Epilog

Di lobby rumah sakit.

“Nares, residen cewek yang tadi kayaknya naksir sama lo.”

Nares melirik perempuan yang tengah berbicara kepadanya. “Ya sudah, urusannya apa sama saya?”

“Ya… ngasih tau aja, siapa tahu lo nya gak peka. Tapi peka juga percuma sih, ckck. Kasihan dia, gak tahu kalau lo sukanya sama cowok.” Fanya tertawa sembari menepuk bahu Nares. “Tapi, Res, asli deh, kata gue lo menyerah aja. Masa udah lima tahun belum move on? Cupu banget!”

“Daripada waktu kamu habis buat ngejek saya, mending kamu cepat-cepat pulang dan urus anak kamu yang masih TK.”

“Ah, anjir, gak seru!” Gerutu Fanya. “Niat gue kan baik. Lo gak cape apa, tiap pertemuan keluarga atau kolega disindir terus?
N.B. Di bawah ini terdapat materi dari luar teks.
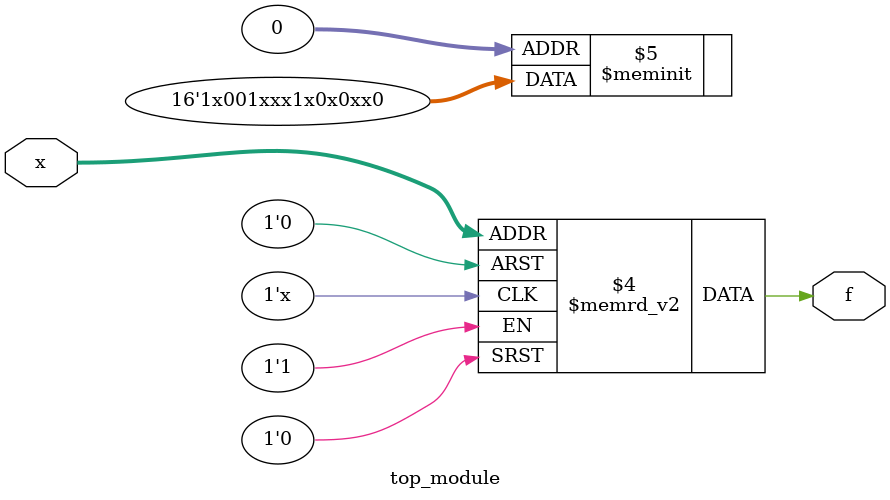
<source format=sv>
module top_module (
    input [4:1] x,
    output logic f
);

always_comb begin
    case ({x[4], x[3], x[2], x[1]})
        4'b0000, 4'b0011, 4'b1100, 4'b1101: f = 1'b0; // Don't care cases
        4'b0101: f = 1'b0;
        4'b0111: f = 1'b1;
        4'b1011, 4'b1111: f = 1'b1;
        default: f = 1'bx; // Impossible cases
    endcase
end

endmodule

</source>
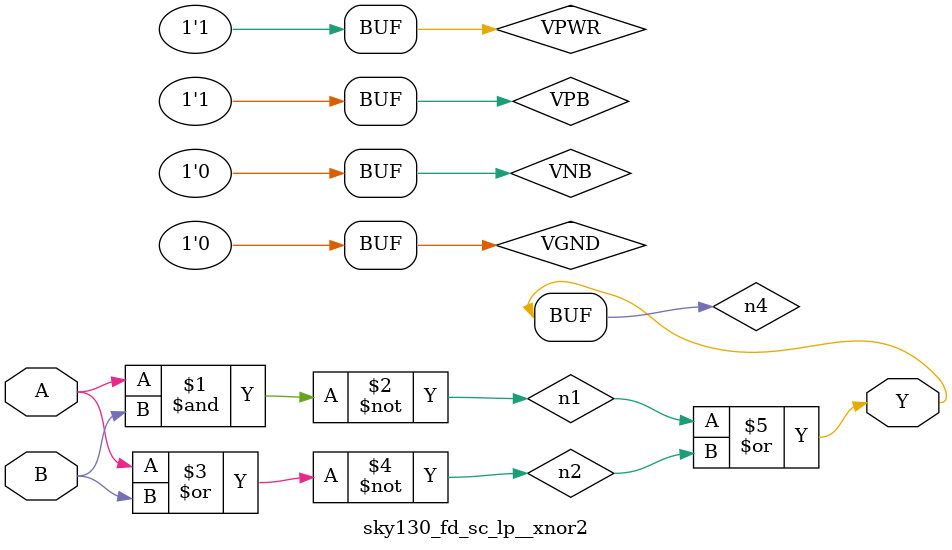
<source format=v>
module sky130_fd_sc_lp__xnor2 (
    input  A,
    input  B,
    output Y
);

    wire n1, n2, n3, n4;

    assign n1 = ~(A & B);
    assign n2 = ~(A | B);
    assign n3 = ~(n1 | n2);
    assign n4 = ~(n3);

    assign Y = n4;

    // Voltage supply signals
    supply1 VPWR;
    supply0 VGND;
    supply1 VPB ;
    supply0 VNB ;

endmodule
</source>
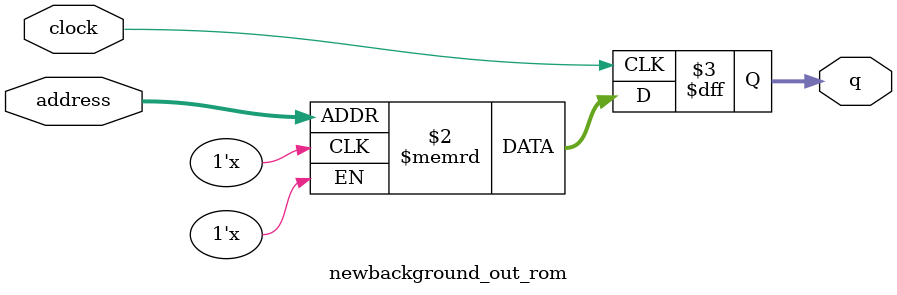
<source format=sv>
module newbackground_out_rom (
	input logic clock,
	input logic [17:0] address,
	output logic [2:0] q
);

logic [2:0] memory [0:210239] /* synthesis ram_init_file = "./newbackground_out/newbackground_out.mif" */;

always_ff @ (posedge clock) begin
	q <= memory[address];
end

endmodule

</source>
Udah dikenalin ke ratusan cewek, satu aja gak ada yang nyantol.”

Nares mengedikkan bahunya. “Saya gak peduli. Terserah mereka mau bilang apa. Tapi ini hidup saya, mereka gak bisa atur kapan saya menikah.”

Wow, you change a lot.

“Kamu bukan orang pertama yang bilang begitu.”

Fanya melunturkan senyumnya. Perempuan dengan jas khas dokter itu menepuk bahu rekan kerjanya. “I hope the best for you. Semoga lo bahagia, entah dengan “dia”, atau orang lain.”

Nares mengangguk. “Soon.

“Gue balik dulu, ya. Ini bocah gue udah rewel.” Ucap Fanya sambil menunjukkan foto anak sulungnya. “Lo juga jangan pulang kemaleman!”

“Iyaaa!”

Begitu sosok Fanya lenyap dari pandangannya, handphone Nares berdering. Tak perlu waktu lama, Nares menjawab panggilan itu.

”Res, gue ke rumah lo, ya!”

“Kali ini apa lagi?” Tanya Nares sambil membereskan barang-barangnya untuk bersiap pulang.

*”Ck, biasa. Masalah adopsi anak. Gue gak ngerti kenapa Chandra tiba-tiba dapet begini. Lo kalau jadi gue juga pasti bingung. Udah biasa hidup berdua dan baik-baik aja kena—”

“Stop.” Potong Nares. “Saya masih di rumah sakit, curhatnya nanti aja. Kalau kamu bicara di telepon semuanya yang ada saya harus dengerin dan gak bisa pulang sampai nanti subuh.”

”Ah, ya udah! Buru! Gue juga on the way sekarang!”

“Sampai jumpa.” Nares mematikan panggilan. Pria itu berjalan menuju mobilnya yang terpakir rapi di halaman rumah sakit dan masuk ke dalamnya. Begitu duduk, seperti biasa dokter spesialis anak itu menatap pigura kecil yang terpajang rapi di atas dashboard mobil sebelum menjalankan kendaraannya itu.

“Cantik.” Gumamnya tanpa sadar. “Reksa, apa kabar?”